▶ **WHAT TO PRODUCE**
Each line from the one containing "Determine what is at (503, 553)." through the end of the data below is to be output verbatim, with no lines added or left out.
──────── SUPPLIED MATERIAL
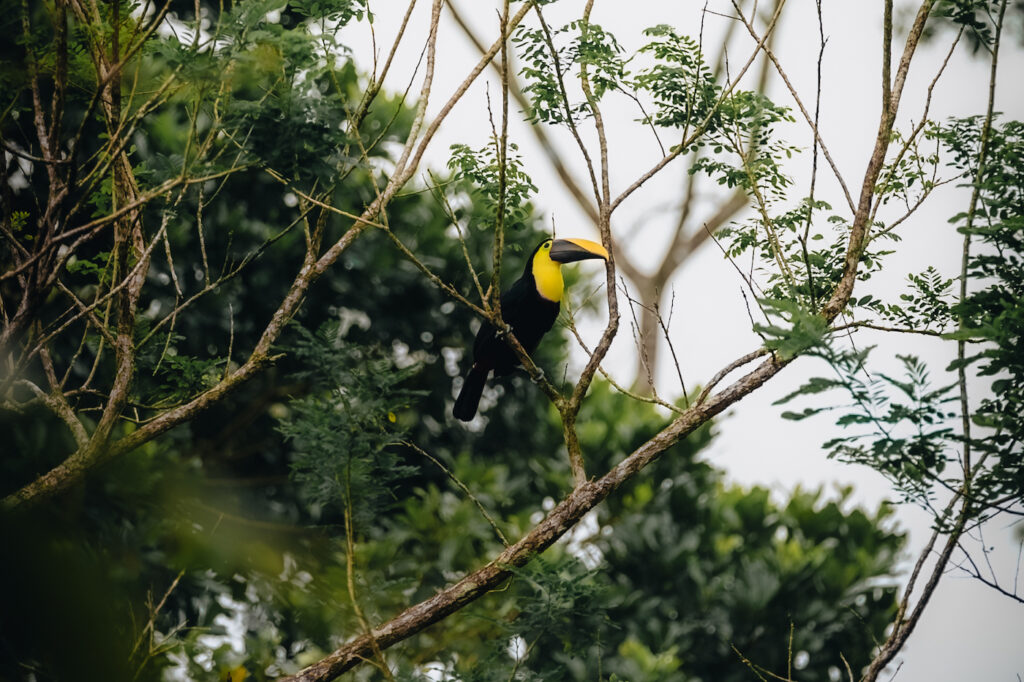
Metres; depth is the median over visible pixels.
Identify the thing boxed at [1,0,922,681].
tree
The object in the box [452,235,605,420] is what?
bird
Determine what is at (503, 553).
tree branch
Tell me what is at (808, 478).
sky
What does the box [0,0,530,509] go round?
tree branch
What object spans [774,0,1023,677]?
tree
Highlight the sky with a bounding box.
[328,0,1023,681]
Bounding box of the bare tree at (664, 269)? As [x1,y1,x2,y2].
[441,0,785,396]
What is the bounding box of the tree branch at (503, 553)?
[262,1,962,679]
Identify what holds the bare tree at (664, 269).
on the ground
────────────────
▶ **SOLUTION TO THE EXERCISE**
Determine what is at (503, 553).
tree branch
Tell me what is at (808, 478).
sky
What does the box [0,0,530,509] go round?
tree branch
What object spans [774,0,1023,677]?
tree
Highlight the sky with a bounding box.
[328,0,1023,681]
Bounding box of the bare tree at (664, 269)? As [x1,y1,x2,y2].
[441,0,785,396]
What is the bounding box of the tree branch at (503, 553)?
[262,1,962,679]
Identify what holds the bare tree at (664, 269).
on the ground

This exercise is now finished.